Dec 11, 2015 - Uncategorized    Comments Off on I Didn’t Want to Know That…

I Didn’t Want to Know That…

One of the consequences of living in a first-world country is that I don’t always know which diseases are no longer a real problem here and which diseases are no longer a problem at all. I’m sure about smallpox, I suppose, but what else?  Until I read An American Plague:  The True and Terrifying Story of the Yellow Fever Epidemic of 1793, I had no idea that there is still no cure for yellow fever.  There’s a vaccine, thankfully, but once you have it?  Treat the symptoms and hope for the best. Invincible Microbe:  Tuberculosis and the Never-Ending Search for a Cure was even scarier; not only is the currently available vaccine for TB only sometimes effective, there are multiple-drug resistant strains of it, and treatment involves months of antibiotics.  My most recent foray into the world of infectious disease was a blend of fact and fiction, but again, it left me a little freaked out; I had no idea that tens of thousands of people still die of cholera–the ‘blue death’–each year.
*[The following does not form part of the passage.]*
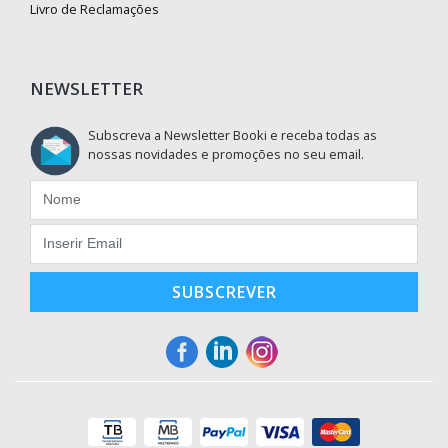
Livro de Reclamações
NEWSLETTER
Subscreva a Newsletter Booki e receba todas as
nossas novidades e promoções no seu email.
SUBSCREVER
Deborah Hopkinson’s The Great Trouble:  A Mystery of London, the Blue Death, and a Boy Called Eel describes an actual outbreak of cholera in London in 1854.  Eel is fictional, as are most of his friends and associates, but the doctor who worked to prove the outbreak was caused by contaminated water was very real, as was the Reverend Henry Whitehead, who was initially skeptical but eventually came to believe the good doctor’s theory.  The fight to find the proof to convince those in authority to remove the pump handle from the contaminated water pump is riveting, and the book’s young narrator and fast-paced narrative make it accessible to relatively young readers.  I’m excited to give this one to my 3rd-grader.

Even if I didn’t necessarily want to know that cholera is still so terribly abroad in the world.